Take each line of the entries below that contains "Data" and copy it.

MATERIAL FOR THIS TASK:
- Opening Delimiter -

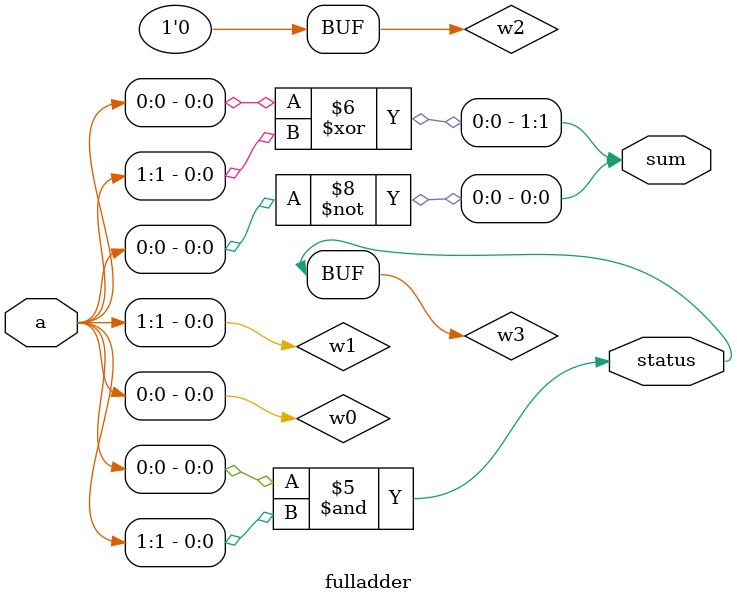
<source format=v>

`timescale 1ns / 1ns

module fulladder(status, sum, a);

//−−−−−−−−−−−−−Input Ports−−−−−−−−−−−−−−−−−−−−−−−−−−−−−

inout [1:0] a; //input a 2 bit register

//−−−−−−−−−−−−−Output Ports−−−−−−−−−−−−−−−−−−−−−−−−−−−−

output [1:0] sum; //output 2 bit registers
output status; //see whether registers overflown

//−−−−−−−−−−−−−Input ports Data Type−−−−−−−−−−−−−−−−−−−
// By rule all the input ports should be wires
wire [1:0] a;
wire [1:0] b;

//−−−−−−−−−−−−−Output Ports Data Type−−−−−−−−−−−−−−−−−−
// Output port can be a storage element (reg) or a wire
wire [1:0] sum;
wire status;

//−−−−−−−−−−−−−Intermediate Wires----−−−−−−−−−−−−−−−−−−
wire w0, w1, w2, w3;

//−−−−−−----−-−−−−−−Instructions---−−−−−−−−−−−−−−−--−−−

//set LSB of input to sum[0]
xor u0(sum[0],a[0], 1'b1);

//set MSB of input to sum[1]
and u1(w0, a[0], 1'b1);
xor u2(w1, a[1], 1'b0);
and u3(w2, a[1], 1'b0);
and u4(w3, w0, w1);
xor u5(sum[1], w0, w1);

//set carry out to be status
or u6(status,w2, w3);

endmodule



</source>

- Closing Delimiter -

RESPONSE TO THIS EXERCISE:
//−−−−−−−−−−−−−Input ports Data Type−−−−−−−−−−−−−−−−−−−
//−−−−−−−−−−−−−Output Ports Data Type−−−−−−−−−−−−−−−−−−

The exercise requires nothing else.